Numa prova de maturidade em prol das bandeiras: não basta chegar à emancipação da juventude, há que continuar as provas de vida maturidade adentro e tornar essas provas de vida na equação duma resistência equilibrada entre povo e armas, na continuada busca de liberdade, vencendo outra e outra vez os Andes, degrau a degrau!

… E então emerge Hugo Chavez, numa vanguarda feita duma harmonia resistente, duma argamassa cívica e militar, participativa e protagonista, por que nas Américas os sonhos correm o risco de se tornar em quimeras à mercê do poderoso Condor, como ocorreu num dia pelas amargas ruas de Santiago ensanguentado!… 

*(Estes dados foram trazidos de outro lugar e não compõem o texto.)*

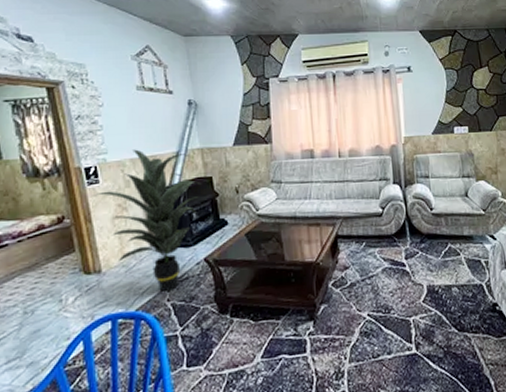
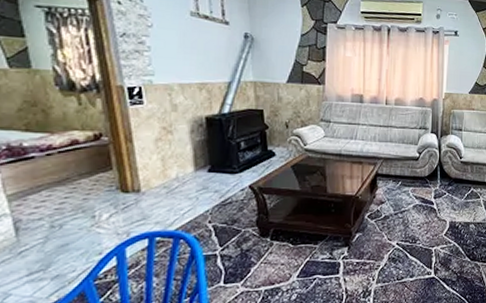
indoor plant: present [92,149,202,291] -> none [134,74,252,213]

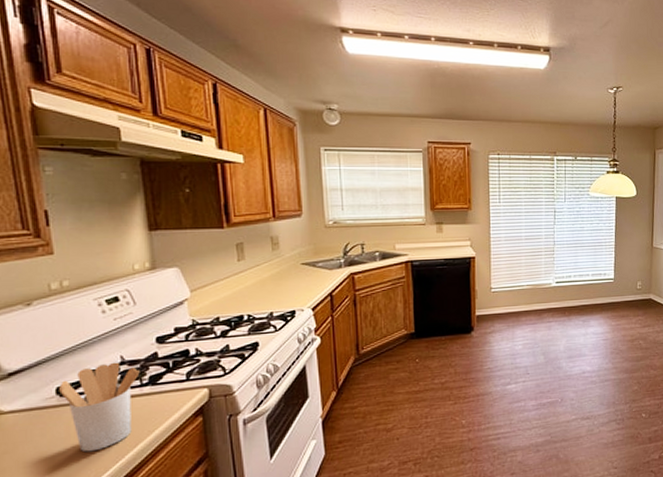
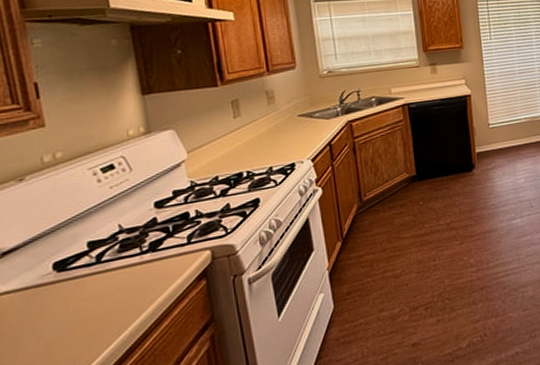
utensil holder: present [59,362,140,452] -> none [56,231,139,328]

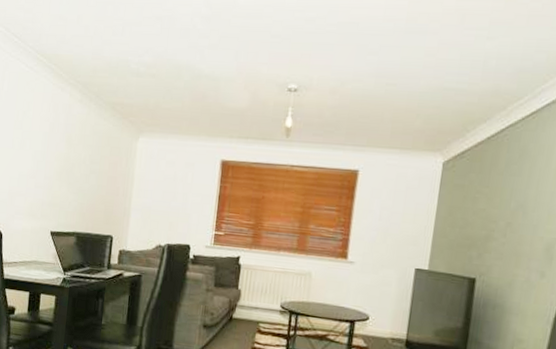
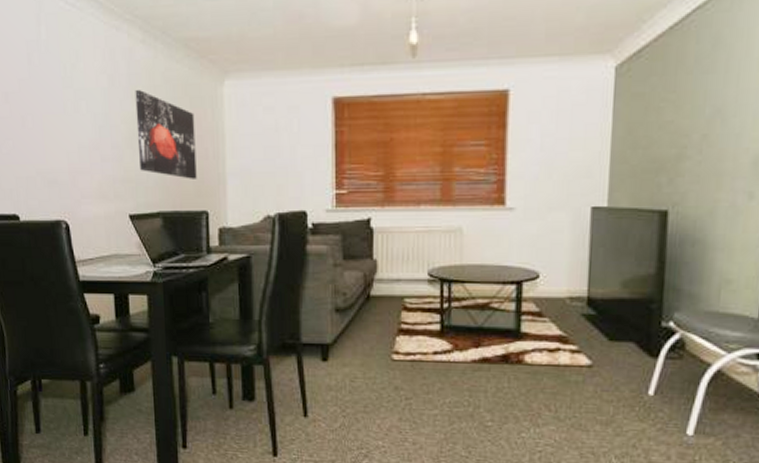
wall art: none [64,137,112,210] -> present [135,90,197,179]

… Em Santiago identificou-se a injecção dum novo estigma que abria ainda mais as veias das Américas, com as transversais facas do neoliberalismo cortando o tecido dos povos, facas manejadas por mãos reitoras de novos modelos de opressão e repressão, facas que rompiam até com os tecidos ambientais dum planeta cada vez mais exangue, carente de respeito, de dedicação e de amor!


3- O círculo 4F completa-se e fecha-se nas duas margens do Atlântico Sul, por que a utopia da dignidade, da solidariedade, da paz, do amor, das bandeiras semeadas com o heroísmo dos povos, a da liberdade tão ansiada pelos povos, corre no oxigenado sangue das Américas e de África, apesar de todas as intemperanças e subversões semeadas desde o norte pelo mais renitente poder imperial que alguma vez recaiu sobre toda a humanidade!

É um Círculo 4F que emerge intemporal, transatlântico, imprescindível, por que os impérios, os decadentes impérios, um dia quiseram condenar “eternamente” os escravos à saga dos grilhões em paragens remotas onde se escondiam e se escondem, em caixas fechadas a cadeado todas as servidões, como se fazia aliás com os velhos baús de riquezas espoliadas pelos corsários e piratas… baús enterrados sordidamente nas areias de ilhas desconhecidas, perdidas entre brumas plasmadas em irrespiráveis ambientes de dor, de depredação e de sangue!

O Círculo 4F transatlântico toca ainda como um imenso sino, a rebate, por que afinal também a espécie humana sente-o, sobretudo aquela parte mais vilipendiada, oprimida, subjugada e deliberadamente saqueada!

A humanidade está em risco de desaparecer à mercê da irracionalidade do próprio homem tornado poder sobre os outros homens, daquele homem egoisticamente mesquinho que cultiva a avidez dum poder que se tornou contra toda a humanidade e até, irremediavelmente, contra o âmago do seu próprio ser!...

O transatlântico Círculo 4F, vencido colonialismo, vencido o “apartheid” e vencidas tantas das suas sequelas, corre no sangue oxigenado das artérias das Américas e de África, por que as veias abertas pelo neoliberalismo desde os anos 70 do século XX, trazem o sinal duma avassaladora servidão e por isso é preciso, com os homens que vão subindo a penosa escada da liberdade mesmo com os pulmões a rebentar, alcançar os cumes enevoados das utopias, nos Andes como no Quilimanjaro, pois as utopias estão aí mesmo à mão, feitas de democracia, participativa, protagonismo social, digna e solidária, nos horizontes que nos absorvem na esponja medular imensa de que é feito este século XXI!...

Martinho Júnior -- Luanda, 4 de fevereiro de2020

Imagens:
Quartel da Montanha, Mausoléu de Agostinho Neto, Sarcófago do Comandante Hugo Chavez e Sarcófago de Agostinho Neto; honra e glória aos alicerces do transatlântico Círculo 4F!